Avant-gardiste, percussionniste, chanteur, auteur, compositeur, trompettiste autodidacte, depuis la fin des années 70 et la formation Gwakasonné, Edmony Krater est une référence de la musique antillaise.
Discret et néanmoins actif c’est en 2015 qu’il s’est à nouveau retrouvé dans la lumière, quand Heavenly Sweetness a réédité Ti Jan Pou Velo, son album enregistré en 1988 avec son groupe Zepiss. Un disque devenu rare et possédé seulement par quelques collectionneurs avisés. Après An Ka Sonjé (2018), il revient avec J’ai Traversé La Mer.
Bien longtemps avant Edmony Krater, ils sont des centaines de milliers à avoir traversé la mer. Arrachés à l’Afrique, pris dans la logique violente et absurde du commerce triangulaire, ils ont été disséminés de force en Amérique, dans les Caraïbes ou en Europe, créant de fait une diaspora noire.
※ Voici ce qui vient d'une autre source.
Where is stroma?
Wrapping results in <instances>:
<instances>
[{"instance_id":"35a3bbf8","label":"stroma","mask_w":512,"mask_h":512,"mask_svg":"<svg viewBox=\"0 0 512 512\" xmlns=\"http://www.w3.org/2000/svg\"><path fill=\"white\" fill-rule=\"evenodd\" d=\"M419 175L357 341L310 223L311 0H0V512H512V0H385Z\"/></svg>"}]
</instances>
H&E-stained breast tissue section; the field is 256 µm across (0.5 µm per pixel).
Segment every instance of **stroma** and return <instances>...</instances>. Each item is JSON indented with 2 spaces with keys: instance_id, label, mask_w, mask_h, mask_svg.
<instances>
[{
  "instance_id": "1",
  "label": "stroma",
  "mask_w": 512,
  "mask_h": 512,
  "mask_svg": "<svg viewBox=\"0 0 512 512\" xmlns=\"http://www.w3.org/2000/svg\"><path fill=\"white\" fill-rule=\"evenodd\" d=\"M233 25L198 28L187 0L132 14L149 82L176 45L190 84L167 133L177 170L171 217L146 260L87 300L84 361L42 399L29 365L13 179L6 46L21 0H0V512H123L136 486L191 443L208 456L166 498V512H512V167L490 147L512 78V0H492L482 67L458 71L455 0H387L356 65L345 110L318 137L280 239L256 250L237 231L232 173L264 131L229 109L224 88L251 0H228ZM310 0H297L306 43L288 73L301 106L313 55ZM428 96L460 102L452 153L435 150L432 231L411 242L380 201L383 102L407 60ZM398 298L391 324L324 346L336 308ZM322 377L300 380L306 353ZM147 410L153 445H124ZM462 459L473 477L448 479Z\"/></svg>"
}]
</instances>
Les siècles passant, leurs descendants sont devenus écrivains, poètes, dirigeants, sportifs, musiciens.
Quand, ailleurs dans le monde, ils créaient le blues, le reggae, le jazz, la soul, le funk, c’est au son du tambour gwoka qu’en Guadeloupe d’autres forgeaient leur identité musicale. Sous ses martèlements cadencés qu’ils rythmaient les fêtes, portaient leurs revendications, exprimaient leurs colères.
Indissociable de la culture Guadeloupéenne, Edmony Krater a fait du gwoka le socle de J’ai Traversé La Mer. En le rappelant à l’une de ses fonctions ancestrales, celle de communiquer, il a transformé la puissante percussion en aimant rythmique sur lequel toutes les musiques qui l’ont façonné et inspiré dans son parcours de musicien sont venues s’agglutiner et s’agréger.
En les entremêlant les unes aux autres Edmony a défini une vision moderne et contemporaine du gwoka, loin de toute folklorisation mais strictement fidèle à l’identité guadeloupéenne. Une identité qu’il fait voyager dans des notes de jazz cuivrées ou les boucles séquencées d’une boîte à rythmes. Passer des circuits imprimés d’un synthétiseur aux cordes pures d’un piano. Le gwoka en filigrane plus ou moins affirmé mais toujours présent, contenu dans les rails pour assurer la colonne vertébrale d’un morceau, compagnon de jeu avec lequel les musiciens organisent de folles courses de solistes sur lesquelles il abat ses orages percussifs. Une identité au militantisme affirmé, qui se rappelle au tumulte politico-social d’une île dont les trésors naturels meurent sous les nuisances chimiques. Qui se remémore le passé et en fait un moteur pour aller de l’avant, plutôt qu’un éternel sujet de rancoeur. Réunissant autour de lui deux générations de musiciens* (les percussions de Roger Raspail, la batterie de Sonny Troupé, la basse de Julian Babou et celle de Live I, les claviers de Jonathan Jurion), Edmony Krater assure ce rôle de transmission qui habite la musique gwoka depuis toujours.